The claims were made as 160 countries resumed talks at the World Health Organisation on expanding an international anti-smoking treaty to clamp down on the illicit trade in tobacco.
Apart from issues such as enforcement and co-ordination, the ten-day preparatory negotiations are also examining a possible halt to duty free sales of cigarettes or measures against internet sales, WHO documents showed.
An alliance of some 350 anti-tobacco campaign groups said in a statement that concerted action against the contraband and counterfeit cigarettes trade would far outweigh the $40.5bn in lost tax revenue.

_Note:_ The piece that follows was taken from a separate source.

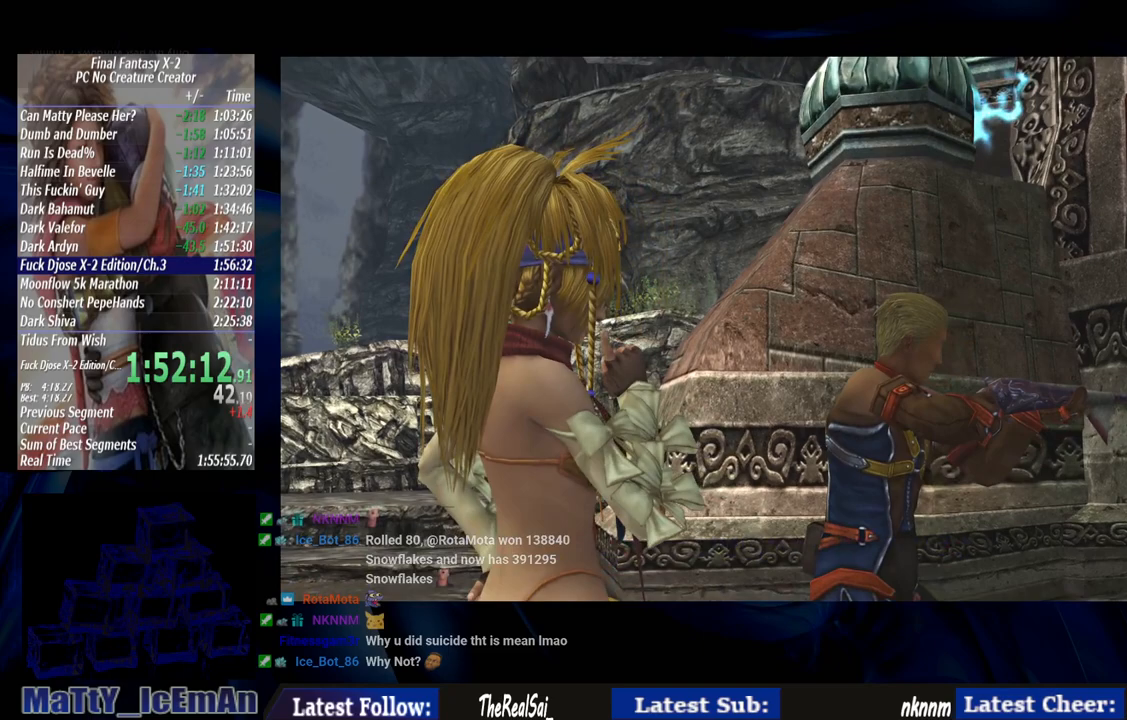
{"buttons": ["CROSS", "R1"], "left_stick": "center", "right_stick": "center", "events": [[117, "CROSS", "up"], [117, "R1", "up"], [217, "CROSS", "down"], [217, "R1", "down"], [350, "CROSS", "up"], [350, "R1", "up"], [417, "R1", "down"], [450, "CROSS", "down"]]}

657 billion cigarettes a year
Some 11.6% of the global cigarette market was illicit, equivalent to some 657 billion cigarettes a year, the International Union against Tobacco and Lung Disease estimated in a report.
Researchers also alleged that "half a dozen terrorist" or militant groups, including the Pakistani Taliban, al-Qaeda in the Islamic Maghreb, Hezbollah, leftwing FARC rebels in Colombia and the Real IRA in Northern Ireland, rely on black market tobacco for revenue.
"We believe that tobacco has been second only to drugs as a source of finance to the Pakistani Taliban," said David Kaplan, editorial director of the US-based Centre for Public Integrity.
His body also highlighted "smuggling hubs" in China, Paraguay and Ukraine, where either illegally produced counterfeits or contraband excess production from legal factories were fuelling black markets around the world.
It estimated that 80% of counterfeit cigarettes in the European Union and 99% of those sold on US streets were among the estimated 400 billion made illegally every year in China.
"Renegade factories, multinational companies and weak enforcement all play a role in fuelling this massive illegal trade, whose profits rival those of narcotics," said Bill Buzenberg, executive director of the Centre.
The WHO negotiations are aimed at expanding the 2003 Framework Convention on Tobacco Control, that strengthened measures against smoking.